**Excerpt**
[Start of section]

    • Jekyll mixes solutions and checks droplets in his microscope. Finally – wait, first he locks the door, then he writes a note to Muriel – he drinks the flask. He clutches his throat, groans, changes color, falls to the floor, as flashbacks of conversations, and of Ivy, whirl before us.
    • Then his POV again…as he walks to the mirror. And now sees a squat man with dark eyes and lots of teeth. Free at last! He cackles, and puts on his coat and hat. But is interrupted by servant Poole. Reverting to his original state, Jekyll tells him that another man, um, a Mr. Hyde, was here and just left.
  • The plot develops.
    • Muriel’s father takes her to Bath, for a month.
    • Jekyll, frustrated (!), drinks his potion and turns into Hyde. He goes to a music hall where Ivy sings, orders champagne, invites her to his table. She’s horrified, he’s crude and imperious, and insists he can provide her a better life.
    • He pursues her to her flat, scaring off the housekeeper, reaching for her garter, and kissing her… Presumably we are meant to understand that he has his way with her.
    • The potion wears off; back in his rooms, Jekyll vows to never use it again, and has some cash sent to Ivy.
    • Ivy receives the money and visits Jekyll, trying to return it. She pleads with him for help from Hyde. He promises to fix everything.
  • But then…
    • The site of a cat pouncing on a bird, in the park, triggers the transformation, even without drinking the potion. It’s as if his resolve to be good is more and more easily undermined by any suggestion of the crudities of life. (As a plot point this seems implausibly convenient, but I’m not checking Stevenson’s original novella to see how his plot worked out.)
    • As Hyde he attacks Ivy in her flat, revealing his secret, and kills her.
    • Then has the presence of mind to send a note to his friend Lanyon, to fetch materials for the (reverse) potion, admitting the whole sordid situation to him. Jekyll vows to set Muriel free from him.
    • As Jekyll he visits Muriel and her father, unable to explain, insisting he must break off their engagement.
    • But the transformation happens again; as Hyde he reaches for Muriel, she screams, he flees, police pursuing all the way back to his lab, where a big fight wrecks the lab until they shoot him. He reverts to Jekyll, dead. Servant Poole weeps. The cauldron boils.
  • Despite the fact that Dracula and Frankenstein, and later The Mummy and The Bride of Frankenstein, were made by Universal, and this film by Paramount, there are all sorts of similarities.
    • The inclusion of high society people and lavish sets. Even Jekyll’s home has an enormous entry and living area, complete with that organ.
    • The running theme, here and in the Frankenstein films, is about some scientist meddling in things he shouldn’t – that are God’s provenance, or whatnot – and dying for it. As such they established the template for much of what people think horror and science fiction is: science creates a threat in terms of some frightening monster that must, of course be destroyed, and when it’s destroyed, the end. Was this some cultural reaction to scientific discoveries or social ills of the time? Or did it just take filmmakers a while to realize there were other kinds of stories to tell? Science fiction films not in this horror mode didn’t arrive until about 1950.
    • All these films have occasional full-face close-ups, even here of ordinary characters (not the monster), in ways that seem jarring by the editing standards of even a few years later.
    • Minimal or no music.
    • Like Dracula and much of Frankenstein and The Mummy, it’s almost all set at night.
  • One doesn’t examine Hollywood films too closely for plausibility, so let me just wonder if Stevenson handled the theme more thoroughly. If Jekyll thinks a man might be split into two, into ‘good’ and ‘evil’ parts, why does the story contrast the complete Jekyll with the base Jekyll? That is, isn’t the original Jekyll a combination of both? Why does the potion suppress the good and bring out the evil portion? Would another portion do the reverse and turn Jekyll into a selfless saint?
  • Fun fact from Wikipedia: when MGM remade the film 10 years later with Spencer Tracy, they tried to find, and destroy, every copy of this 1931 film. For years it was thought lost.

[End of section]

**Task to complete**
For each statement, say yes or no depending on whether the Jekyll and Hyde excerpt agrees, and quote the words from it that decide: (a) Muriel's father takes her to Bath for a month. (b) The film was made by Universal. (c) The film is set mostly during the day. Rely only on the Jekyll and Hyde excerpt, with no outside knowledge.

**Input data**
[Start of section]

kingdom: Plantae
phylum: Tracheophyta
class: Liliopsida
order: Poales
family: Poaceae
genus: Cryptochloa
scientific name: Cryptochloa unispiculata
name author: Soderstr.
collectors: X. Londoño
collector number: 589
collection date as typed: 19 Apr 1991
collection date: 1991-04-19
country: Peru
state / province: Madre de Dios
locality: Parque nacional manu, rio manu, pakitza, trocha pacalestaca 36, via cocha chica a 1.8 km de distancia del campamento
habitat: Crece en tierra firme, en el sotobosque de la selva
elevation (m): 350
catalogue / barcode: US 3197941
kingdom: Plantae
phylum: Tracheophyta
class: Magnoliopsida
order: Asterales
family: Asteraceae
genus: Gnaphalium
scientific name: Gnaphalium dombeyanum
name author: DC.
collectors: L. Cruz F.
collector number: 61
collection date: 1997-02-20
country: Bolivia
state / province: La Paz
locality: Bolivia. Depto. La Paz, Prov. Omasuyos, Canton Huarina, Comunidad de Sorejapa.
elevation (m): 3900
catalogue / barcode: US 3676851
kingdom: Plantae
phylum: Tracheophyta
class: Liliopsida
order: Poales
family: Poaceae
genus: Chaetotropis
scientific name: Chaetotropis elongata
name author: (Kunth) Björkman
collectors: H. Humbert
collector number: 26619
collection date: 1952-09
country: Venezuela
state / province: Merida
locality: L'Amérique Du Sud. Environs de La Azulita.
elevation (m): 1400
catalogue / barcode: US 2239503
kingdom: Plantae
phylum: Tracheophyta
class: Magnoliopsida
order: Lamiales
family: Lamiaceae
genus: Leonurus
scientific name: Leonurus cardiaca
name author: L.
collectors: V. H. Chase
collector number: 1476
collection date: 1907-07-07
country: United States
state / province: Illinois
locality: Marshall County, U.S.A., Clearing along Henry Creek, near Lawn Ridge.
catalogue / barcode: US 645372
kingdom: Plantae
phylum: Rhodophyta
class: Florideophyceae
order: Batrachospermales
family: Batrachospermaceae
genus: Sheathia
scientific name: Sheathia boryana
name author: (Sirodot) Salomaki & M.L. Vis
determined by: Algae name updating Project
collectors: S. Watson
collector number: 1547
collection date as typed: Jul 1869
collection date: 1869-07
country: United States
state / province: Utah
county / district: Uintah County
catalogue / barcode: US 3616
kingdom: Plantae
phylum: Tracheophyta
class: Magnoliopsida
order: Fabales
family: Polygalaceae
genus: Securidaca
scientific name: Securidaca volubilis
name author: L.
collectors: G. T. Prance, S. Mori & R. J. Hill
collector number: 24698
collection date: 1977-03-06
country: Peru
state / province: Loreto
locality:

[End of section]

**Exercise output**
(a) Yes: "Muriel’s father takes her to Bath, for a month."
(b) No: "and this film by Paramount"
(c) No: "it’s almost all set at night."